Pamiętam sprzed lat wnikliwe i inteligentnie złośliwe "analizy" Benno Cardiagno, który wyłuskiwał dyskretnie acz wyraźnie eksponowany (piekielnie drogi!) zegarek na ręce ascetycznego Samuela Becketta, a także fragmenty eseju Henryka Wańka, w którym "analizował" komiczna pelerynkę i całkiem już tragi-komiczne buciki Tomasza Manna na jednym z jego wczesnych zdjęć...
Tak tak, "czytanie" twarzy i sylwetek postaci genialnych i wybitnych różny może mieć cel. I różne stosować metody.
Ale Wojciech Grabowski z całą pewnością nie przyjął postawy Zoila. Nikogo z literackich asów nie zamierza demaskować, "przekłuwać", czy wprawiać w zakłopotanie. Jego kreska jest szybka. Nerwowa. Intuicyjna.
Podejrzewam, że metoda, którą mniej lub bardziej świadomie stosuje polega tu z jednej strony na impresji (wariacji) wokół podręcznikowo-encyklopedycznych , jednym słowem kanonicznych wizerunków, z drugiej zaś na zawierzeniu własnym emocjom podświadomym. Temu co się kojarzy z treścią i nastrojem lektury.

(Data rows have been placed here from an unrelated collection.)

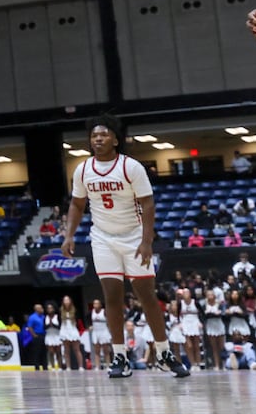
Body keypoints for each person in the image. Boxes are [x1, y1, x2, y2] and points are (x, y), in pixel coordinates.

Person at [62, 114, 190, 378]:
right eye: (94, 135)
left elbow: (148, 204)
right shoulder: (83, 170)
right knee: (112, 298)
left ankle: (164, 353)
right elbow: (76, 204)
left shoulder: (131, 167)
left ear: (115, 140)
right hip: (103, 239)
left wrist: (146, 241)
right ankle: (119, 356)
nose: (98, 138)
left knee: (147, 297)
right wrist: (69, 235)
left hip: (133, 237)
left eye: (103, 134)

W efekcie otrzymujemy bardzo silną w wyrazie kolekcję osobistych, wręcz intymnych odczytań fizjonomii m.in. Bohumila Hrabala, Tomasza Manna, Oty Pavla, czy.... Himilsbacha. Słowem pojawiła nam się w "Na Żywo" kolejna, bardzo oryginalna i niepokorna wobec konwencjonalnych ujęć wystawa!
Maciej Szczawiński
Wojciech Grabowski (ur. 1969) – absolwent Instytutu Sztuki Akademii Pedagogicznej w Krakowie i Studium Scenariuszowego Państwowej Wyższej Szkoły Filmowej, Telewizyjnej i Teatralnej w Łodzi. Reżyser filmów o sztuce realizowanych w TVP (m.in. „Ekspresjonizm w Polsce”, „Artes – nadrealiści ze Lwowa”, „Podróż z Rafałem Malczewskim”, cykl „Bliskie obrazy”. W 2012 roku zadebiutował zbiorem opowiadań pt. „Człowiek-motocykl”. Opublikował kolejno: „Archi-traf. Opowieści o architekturze Śląska i Zagłębia” (2015), „Miastowidz. Opowieści ze śląskiej metropolii”(2016). Inicjator (wraz z Pauliną Pikiewicz) akcji społecznej „RUSZ KSIĄŻKĄ!” upowszechniającej czytelnictwo.